Nice trick, but this text only handles the case of “When our extended lines from steps 2 and 3 meet”. What if they don’t, that is, what if α = β = π/4, and the triangle is isosceles and rectangular?
I haven’t seen the original text, but this proof may be incomplete.
I mean this special case is also trivial, so it seems pretty reasonable to omit it. Feels quite uncharitable to describe this proof as a nice trick and then claim its incomplete because of such a simple special case. Mathematicians wouldn't consider this incomplete when the "missing" case can be solved almost by looking at it.
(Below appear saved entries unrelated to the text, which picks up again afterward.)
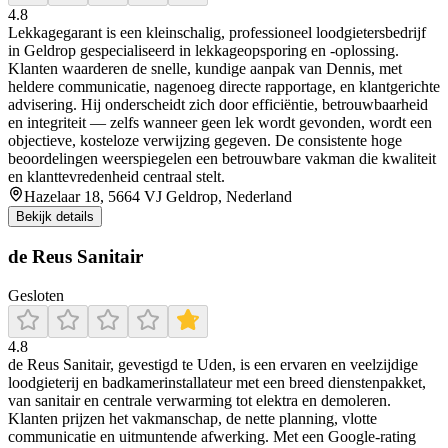
4.8
Lekkagegarant is een kleinschalig, professioneel loodgietersbedrijf
in Geldrop gespecialiseerd in lekkageopsporing en -oplossing.
Klanten waarderen de snelle, kundige aanpak van Dennis, met
heldere communicatie, nagenoeg directe rapportage, en klantgerichte
advisering. Hij onderscheidt zich door efficiëntie, betrouwbaarheid
en integriteit — zelfs wanneer geen lek wordt gevonden, wordt een
objectieve, kosteloze verwijzing gegeven. De consistente hoge
beoordelingen weerspiegelen een betrouwbare vakman die kwaliteit
en klanttevredenheid centraal stelt.
Hazelaar 18, 5664 VJ Geldrop, Nederland
Bekijk details
de Reus Sanitair
Gesloten
4.8
de Reus Sanitair, gevestigd te Uden, is een ervaren en veelzijdige
loodgieterij en badkamerinstallateur met een breed dienstenpakket,
van sanitair en centrale verwarming tot elektra en demoleren.
Klanten prijzen het vakmanschap, de nette planning, vlotte
communicatie en uitmuntende afwerking. Met een Google-rating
I don’t see it being trivial. Of course, ‘everybody’ knows the diagonal of the unit square has length √2, but don’t we know that because of the Pythagorean theorem?
Okay so take the triangle made by taking the diagonal of the unit square. This has side lengths 1, 1, and c and has area 1/2.
Now, take four of these and arrange them in a square with the side length being c. It would be easier to draw this... basically you stick the right angles in the center. If this isn't clear I can draw a diagram.
Anyway, you just made a square with side length c but since its made of four of those original triangles we know that the area of it is 4 * (1/2) = c^2 so c^2 = 2.
Then you go to the opposite direction, and the math still holds, but now you have inverses. And those inverses, at proportionality final formulae in the text, still gives you the Pythagorean formulae. I suggest you do see the original text.
I haven’t seen the original text, but this proof may be incomplete.